What impact does multi-mode baking technology have on final product quality?
As we discussed above, the traditional baking process consists of convection, conduction and radiant heat transfer mechanisms. By understanding the fundamentals of the different oven modes and how they behave, one can change the heat generation systems by altering the different forms of convection, direct-gas-fired and radiant heat and surrounding them with dielectric modes, which results in changing the heat transfer rates. This altering of the baking constants allows the product attributes or characteristics to be manipulated to achieve the desired products and product quality consumers seek in the marketplace.
How can newer oven technologies affect other processing steps or systems?
As newer oven technologies are implemented, it becomes much more important that the upstream unit operations such as mixing and forming be more consistent. Meaning dough mixing from batch to batch must be consistent so that every dough batch has the same rheological properties as possible, minimizing any dough variations which will become apparent in the baking stage.

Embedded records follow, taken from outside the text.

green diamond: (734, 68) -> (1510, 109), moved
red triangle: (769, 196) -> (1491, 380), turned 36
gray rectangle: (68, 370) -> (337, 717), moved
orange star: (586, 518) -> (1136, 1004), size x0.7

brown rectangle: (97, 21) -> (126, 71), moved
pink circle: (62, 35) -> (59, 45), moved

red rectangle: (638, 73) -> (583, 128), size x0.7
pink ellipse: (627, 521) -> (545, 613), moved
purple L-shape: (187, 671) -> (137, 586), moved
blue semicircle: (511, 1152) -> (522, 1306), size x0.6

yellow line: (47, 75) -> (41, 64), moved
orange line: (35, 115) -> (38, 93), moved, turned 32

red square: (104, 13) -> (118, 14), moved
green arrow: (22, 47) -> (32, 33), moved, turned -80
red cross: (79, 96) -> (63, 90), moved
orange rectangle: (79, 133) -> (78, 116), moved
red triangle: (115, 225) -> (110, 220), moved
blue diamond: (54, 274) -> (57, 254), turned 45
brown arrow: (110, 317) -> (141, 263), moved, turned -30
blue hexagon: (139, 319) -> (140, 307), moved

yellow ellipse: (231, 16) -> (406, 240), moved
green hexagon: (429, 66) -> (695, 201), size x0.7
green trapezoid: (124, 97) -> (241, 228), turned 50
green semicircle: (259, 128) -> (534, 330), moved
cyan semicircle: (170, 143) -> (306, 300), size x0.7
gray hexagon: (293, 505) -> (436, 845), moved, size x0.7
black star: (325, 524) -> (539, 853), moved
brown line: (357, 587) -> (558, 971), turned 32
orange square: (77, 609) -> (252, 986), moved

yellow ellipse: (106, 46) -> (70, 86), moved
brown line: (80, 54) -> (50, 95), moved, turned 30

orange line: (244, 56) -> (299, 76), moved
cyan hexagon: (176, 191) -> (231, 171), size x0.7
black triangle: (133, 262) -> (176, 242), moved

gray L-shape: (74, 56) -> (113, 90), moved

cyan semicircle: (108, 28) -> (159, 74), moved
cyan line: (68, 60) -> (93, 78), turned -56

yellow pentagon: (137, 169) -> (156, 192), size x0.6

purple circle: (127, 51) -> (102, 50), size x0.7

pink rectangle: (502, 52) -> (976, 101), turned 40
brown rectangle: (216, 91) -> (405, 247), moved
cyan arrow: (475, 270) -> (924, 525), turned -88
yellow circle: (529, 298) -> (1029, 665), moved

It all begins with mixing because it is the key unit operation in the biscuit process. In addition, the forming unit operation will need to be as consistent as well to have constant product flow to the oven and uniform dough weights. If these attributes are maintained, then the final baked product attributes will be consistent and, therefore, minimize any packaging concerns downstream of the ovens.
What’s the way to best fine-tune ovens to ensure consistent quality?
The ovens need to be under constant observation and properly maintained via preventive maintenance so they are operating in the most efficient manner.
This is accomplished by using portable data loggers and the new heat flux sensors currently on the market that accurately record the oven conditions and identify any anomalies such as hot-cold spots, burners not operating properly, over exhausting, etc. By using these devices along with preventive maintenance, the ovens are able to be fine-tuned to ensure proper product quality.
What other new developments do you see on the horizon, and what impact will these have on the industry?
In the next few years, more ovens will be implementing dielectric modes — microwave and radio frequency — as well as radiant and electric modes as the technology matures to further increase the flexibility of the baking unit operations.